WORK TASK:
Copy the items verbatim, starting from the first line and stopping after the line that contains "## 对策，决策与排队论".

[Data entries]
--- START ---

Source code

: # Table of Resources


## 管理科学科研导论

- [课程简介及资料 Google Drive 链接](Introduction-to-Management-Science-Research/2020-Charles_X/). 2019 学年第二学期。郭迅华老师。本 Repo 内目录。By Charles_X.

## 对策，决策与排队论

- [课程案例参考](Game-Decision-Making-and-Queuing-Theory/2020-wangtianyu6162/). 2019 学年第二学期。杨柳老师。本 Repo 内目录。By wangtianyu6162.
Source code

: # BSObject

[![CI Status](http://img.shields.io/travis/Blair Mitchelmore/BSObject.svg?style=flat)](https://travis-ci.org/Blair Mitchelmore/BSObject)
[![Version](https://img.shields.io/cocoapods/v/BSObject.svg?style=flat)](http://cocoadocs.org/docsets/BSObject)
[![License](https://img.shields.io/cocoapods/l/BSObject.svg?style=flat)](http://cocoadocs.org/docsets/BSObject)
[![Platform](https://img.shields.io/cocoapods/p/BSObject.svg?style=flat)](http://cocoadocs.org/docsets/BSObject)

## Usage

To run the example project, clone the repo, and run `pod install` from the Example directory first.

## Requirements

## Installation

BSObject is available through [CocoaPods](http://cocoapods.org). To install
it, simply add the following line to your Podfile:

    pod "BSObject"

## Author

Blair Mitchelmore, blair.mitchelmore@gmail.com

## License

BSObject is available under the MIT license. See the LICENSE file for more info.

--- END ---

TASK RESPONSE:
Source code

: # Table of Resources


## 管理科学科研导论

- [课程简介及资料 Google Drive 链接](Introduction-to-Management-Science-Research/2020-Charles_X/). 2019 学年第二学期。郭迅华老师。本 Repo 内目录。By Charles_X.

## 对策，决策与排队论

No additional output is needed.